Dopo un 2013 difficile, migliorano le previsioni per il commercio al dettaglio in Svizzera. In base a uno studio pubblicato oggi dal Credit Suisse le vendite dovrebbero aumentare dell'1,5% quest'anno, dopo il modesto +0,5% degli ultimi dodici mesi. Il turismo degli acquisti dovrebbe stagnare ad un livello molto elevato e non rappresentare più un freno agli affari, scrive la grande banca nello studio "Retail Outlook 2014" condotto assieme alla società di consulenza Fuhrer & Hotz.
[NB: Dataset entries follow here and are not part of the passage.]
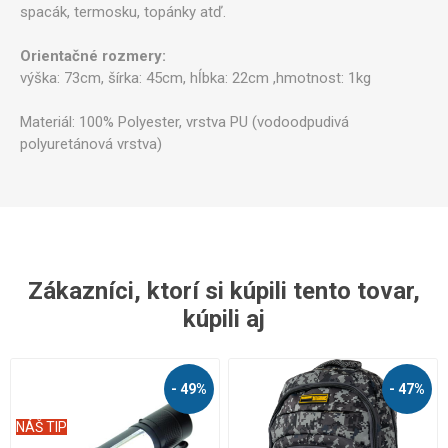
spacák, termosku, topánky atď.
Orientačné rozmery:
výška: 73cm, šírka: 45cm, hĺbka: 22cm ,hmotnost: 1kg
Materiál: 100% Polyester, vrstva PU (vodoodpudivá
polyuretánová vrstva)
Zákazníci, ktorí si kúpili tento tovar,
kúpili aj
- 49%
- 47%
NÁŠ TIP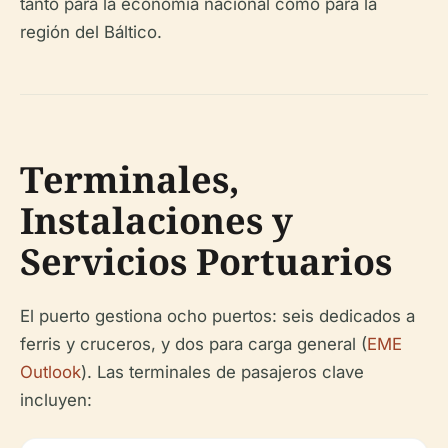
tanto para la economía nacional como para la
región del Báltico.
Terminales,
Instalaciones y
Servicios Portuarios
El puerto gestiona ocho puertos: seis dedicados a
ferris y cruceros, y dos para carga general (
EME
Outlook
). Las terminales de pasajeros clave
incluyen: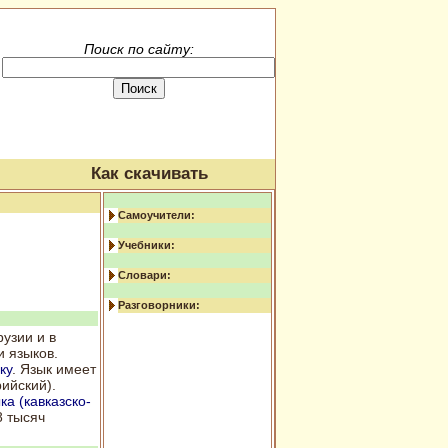
Поиск по сайту:
Как скачивать
Самоучители:
Учебники:
Словари:
Разговорники:
узии и в
и языков.
ку
. Язык имеет
ийский).
ка (кавказско-
8 тысяч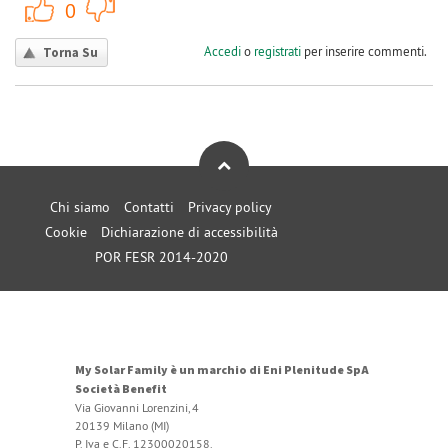
+1
-1
0
Accedi
o
registrati
per inserire commenti.
Torna Su
Chi siamo
Contatti
Privacy policy
Cookie
Dichiarazione di accessibilità
POR FESR 2014-2020
My Solar Family è un marchio di Eni Plenitude SpA
Società Benefit
Via Giovanni Lorenzini, 4
20139 Milano (MI)
P. Iva e C.F. 12300020158.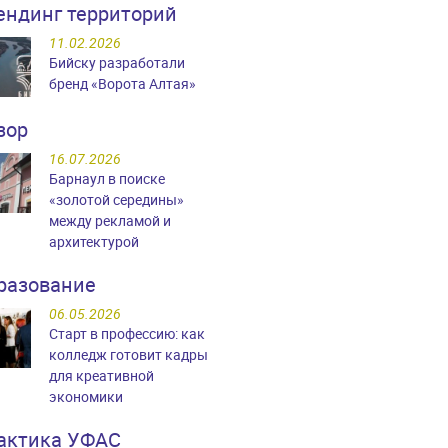
ендинг территорий
11.02.2026
Бийску разработали
бренд «Ворота Алтая»
зор
16.07.2026
Барнаул в поиске
«золотой середины»
между рекламой и
архитектурой
разование
06.05.2026
Старт в профессию: как
колледж готовит кадры
для креативной
экономики
актика УФАС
Le buone prospettive congiunturali in Svizzera e all'estero dovrebbero favorire la clima di fiducia dei consumatori elvetici. L'immigrazione netta, che nel 2013 è stata di circa 80'000 persone, si manterrà probabilmente a livelli elevati anche nel 2014. Inoltre potrebbero sparire diversi fattori sfavorevoli che hanno rovinato gli affari lo scorso anno, ad esempio le cattive condizioni meteorologiche in primavera che hanno trattenuto i consumatori dall'acquistare vestiti estivi e il fatto che le forti riduzioni di prezzo nel 2011 e 2012 in seguito al vigore del franco avevano spinto a comprare beni durevoli come mobili ed elettrodomestici, frenando le vendite lo scorso anno. Questo effetto dovrebbe indebolirsi nel 2014. Anche i campionati del mondo di calcio potrebbero temporaneamente incidere in maniera positiva, ritengono gli economisti del Credit Suisse. Nel complesso i prezzi dovrebbero subire solo un lieve calo.